Global income is taxed according to a progressive scale in South Korea and
the level of taxation is considered moderate to high. Income is normally classified
as global income, retirement income or capital gains, all taxed at different
rates.
Global income includes revenue from interest, dividends, property rental,
business or professional income, employment income, and more. Taxable income
is computed as gross income after allowable deductions and exemptions have been
taken into account. Personal income is taxed as per the following list:
Up to US$10,435 - 6%
Up to US$40,000 - 15%
Up to US$76,522 - 24%
Over US$76,522 - 35%
Korea has a self-assessment tax system under
which each taxpayer is required to file a tax return
and pay the proper amount of tax by the due date. Tax returns including personal
exemptions and deductions must include supporting documents. Individuals are
required to pay a 10% surcharge on their income tax, which is called the inhabitant
tax. This tax is calculated according to the individual’s income tax liability.

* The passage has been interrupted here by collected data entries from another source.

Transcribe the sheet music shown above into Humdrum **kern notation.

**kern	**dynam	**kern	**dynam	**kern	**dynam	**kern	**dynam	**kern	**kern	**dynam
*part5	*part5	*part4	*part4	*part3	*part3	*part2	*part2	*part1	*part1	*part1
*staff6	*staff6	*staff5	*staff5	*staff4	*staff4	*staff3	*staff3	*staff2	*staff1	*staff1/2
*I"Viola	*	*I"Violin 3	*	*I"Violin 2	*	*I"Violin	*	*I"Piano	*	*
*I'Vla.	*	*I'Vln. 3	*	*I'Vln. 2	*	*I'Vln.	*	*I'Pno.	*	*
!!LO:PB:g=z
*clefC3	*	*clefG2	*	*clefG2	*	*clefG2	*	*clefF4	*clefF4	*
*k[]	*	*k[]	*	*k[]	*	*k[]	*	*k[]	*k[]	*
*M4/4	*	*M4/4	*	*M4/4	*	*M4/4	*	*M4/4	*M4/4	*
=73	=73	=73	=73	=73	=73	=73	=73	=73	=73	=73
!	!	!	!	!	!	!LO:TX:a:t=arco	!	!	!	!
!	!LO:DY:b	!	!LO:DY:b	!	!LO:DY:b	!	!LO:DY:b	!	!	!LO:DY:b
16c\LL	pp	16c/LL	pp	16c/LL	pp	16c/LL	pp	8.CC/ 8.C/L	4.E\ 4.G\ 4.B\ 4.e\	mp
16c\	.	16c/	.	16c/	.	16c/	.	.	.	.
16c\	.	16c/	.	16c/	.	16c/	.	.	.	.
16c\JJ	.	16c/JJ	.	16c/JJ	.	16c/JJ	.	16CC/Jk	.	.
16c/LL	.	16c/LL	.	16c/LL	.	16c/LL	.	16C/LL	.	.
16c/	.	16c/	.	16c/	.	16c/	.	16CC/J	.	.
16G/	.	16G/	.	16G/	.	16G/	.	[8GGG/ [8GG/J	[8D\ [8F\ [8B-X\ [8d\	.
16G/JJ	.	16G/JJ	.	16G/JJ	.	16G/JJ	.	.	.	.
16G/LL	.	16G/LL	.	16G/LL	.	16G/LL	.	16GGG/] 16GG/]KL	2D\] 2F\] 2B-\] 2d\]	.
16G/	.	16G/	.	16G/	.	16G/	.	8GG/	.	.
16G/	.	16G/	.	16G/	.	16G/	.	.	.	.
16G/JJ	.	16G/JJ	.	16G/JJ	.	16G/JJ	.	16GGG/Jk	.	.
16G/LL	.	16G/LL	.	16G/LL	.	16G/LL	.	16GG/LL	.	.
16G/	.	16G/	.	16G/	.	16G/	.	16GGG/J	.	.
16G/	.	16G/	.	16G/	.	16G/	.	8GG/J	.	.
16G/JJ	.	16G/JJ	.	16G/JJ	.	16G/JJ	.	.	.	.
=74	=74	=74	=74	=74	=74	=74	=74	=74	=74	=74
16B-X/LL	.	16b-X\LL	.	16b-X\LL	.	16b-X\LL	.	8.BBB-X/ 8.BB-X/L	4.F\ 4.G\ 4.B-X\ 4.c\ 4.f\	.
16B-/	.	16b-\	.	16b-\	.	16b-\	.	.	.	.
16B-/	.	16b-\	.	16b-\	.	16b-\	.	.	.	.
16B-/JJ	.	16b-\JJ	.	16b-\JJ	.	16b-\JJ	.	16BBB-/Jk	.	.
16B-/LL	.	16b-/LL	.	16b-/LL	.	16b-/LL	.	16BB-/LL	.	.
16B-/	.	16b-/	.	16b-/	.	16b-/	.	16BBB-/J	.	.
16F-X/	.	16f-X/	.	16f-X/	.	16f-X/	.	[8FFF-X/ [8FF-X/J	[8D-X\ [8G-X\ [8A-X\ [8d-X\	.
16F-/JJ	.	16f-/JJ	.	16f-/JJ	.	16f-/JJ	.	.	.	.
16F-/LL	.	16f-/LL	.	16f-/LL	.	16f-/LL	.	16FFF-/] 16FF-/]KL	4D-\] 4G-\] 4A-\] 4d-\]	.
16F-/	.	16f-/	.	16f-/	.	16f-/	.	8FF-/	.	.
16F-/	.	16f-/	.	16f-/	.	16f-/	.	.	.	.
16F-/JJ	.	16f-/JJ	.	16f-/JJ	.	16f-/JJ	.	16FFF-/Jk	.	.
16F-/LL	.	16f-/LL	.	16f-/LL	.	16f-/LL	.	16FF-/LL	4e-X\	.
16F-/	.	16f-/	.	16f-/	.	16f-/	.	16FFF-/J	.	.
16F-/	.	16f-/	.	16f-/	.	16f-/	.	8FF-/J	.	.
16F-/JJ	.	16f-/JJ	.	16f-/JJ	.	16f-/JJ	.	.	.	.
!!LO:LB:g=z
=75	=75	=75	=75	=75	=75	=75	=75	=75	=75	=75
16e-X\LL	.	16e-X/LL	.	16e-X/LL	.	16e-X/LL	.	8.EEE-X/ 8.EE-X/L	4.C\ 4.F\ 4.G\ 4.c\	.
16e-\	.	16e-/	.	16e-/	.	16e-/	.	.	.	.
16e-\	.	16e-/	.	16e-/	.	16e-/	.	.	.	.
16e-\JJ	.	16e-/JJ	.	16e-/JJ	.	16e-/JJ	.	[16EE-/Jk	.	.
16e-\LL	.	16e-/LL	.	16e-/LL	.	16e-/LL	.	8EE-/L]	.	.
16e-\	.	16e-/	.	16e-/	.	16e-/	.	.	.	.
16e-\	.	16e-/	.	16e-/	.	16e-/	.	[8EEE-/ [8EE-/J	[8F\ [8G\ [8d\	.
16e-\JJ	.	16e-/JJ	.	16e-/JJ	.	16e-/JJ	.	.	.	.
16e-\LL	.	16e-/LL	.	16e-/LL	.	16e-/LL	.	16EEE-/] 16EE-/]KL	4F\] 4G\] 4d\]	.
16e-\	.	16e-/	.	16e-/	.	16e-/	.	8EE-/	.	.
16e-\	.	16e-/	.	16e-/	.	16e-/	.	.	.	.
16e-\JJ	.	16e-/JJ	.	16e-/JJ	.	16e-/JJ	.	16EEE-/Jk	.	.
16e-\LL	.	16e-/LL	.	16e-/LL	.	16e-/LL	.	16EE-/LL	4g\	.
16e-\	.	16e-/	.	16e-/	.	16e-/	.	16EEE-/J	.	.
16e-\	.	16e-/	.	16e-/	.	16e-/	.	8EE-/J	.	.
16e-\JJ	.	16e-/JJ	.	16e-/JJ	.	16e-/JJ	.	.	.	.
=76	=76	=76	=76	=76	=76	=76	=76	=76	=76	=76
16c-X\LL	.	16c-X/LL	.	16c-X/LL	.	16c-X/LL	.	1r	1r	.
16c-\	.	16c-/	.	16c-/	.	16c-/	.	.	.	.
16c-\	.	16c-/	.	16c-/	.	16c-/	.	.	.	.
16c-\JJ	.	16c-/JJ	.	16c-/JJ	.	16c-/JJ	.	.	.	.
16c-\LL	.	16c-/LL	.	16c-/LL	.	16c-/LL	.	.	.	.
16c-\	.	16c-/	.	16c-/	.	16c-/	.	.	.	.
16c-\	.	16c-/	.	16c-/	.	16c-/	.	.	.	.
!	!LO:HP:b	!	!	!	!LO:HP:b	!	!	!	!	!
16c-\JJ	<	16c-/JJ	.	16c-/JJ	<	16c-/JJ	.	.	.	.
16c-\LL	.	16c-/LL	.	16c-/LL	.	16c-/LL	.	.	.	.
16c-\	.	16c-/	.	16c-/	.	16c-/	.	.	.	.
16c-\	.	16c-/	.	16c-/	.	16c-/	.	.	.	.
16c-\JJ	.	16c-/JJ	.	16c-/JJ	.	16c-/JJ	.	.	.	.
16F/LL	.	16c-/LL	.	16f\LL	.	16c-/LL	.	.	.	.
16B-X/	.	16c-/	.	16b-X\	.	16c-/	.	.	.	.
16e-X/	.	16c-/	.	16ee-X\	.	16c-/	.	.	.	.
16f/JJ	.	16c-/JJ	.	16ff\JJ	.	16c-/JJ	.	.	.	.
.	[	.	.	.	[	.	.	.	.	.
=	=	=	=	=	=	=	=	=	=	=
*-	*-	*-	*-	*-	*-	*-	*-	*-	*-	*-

Individuals, including personal companies earning capital gains when selling properties, are subject to capital gains tax at progressive rates. Annual property taxes are imposed at between 0.07% and 4%, depending on location, type of building and so on. Property owners whose properties exceed a certain threshold amount are liable to pay the comprehensive real estate holding tax. This tax comes to between 0.5% and 2% for residential houses that exceed KRW600 million (US$521,739). Comprehensive real estate holding tax is levied between 0.75% and 2% for land whose value exceeds KRW500 million (US$434,783).
Sales tax (VAT) is 10% in South Korea.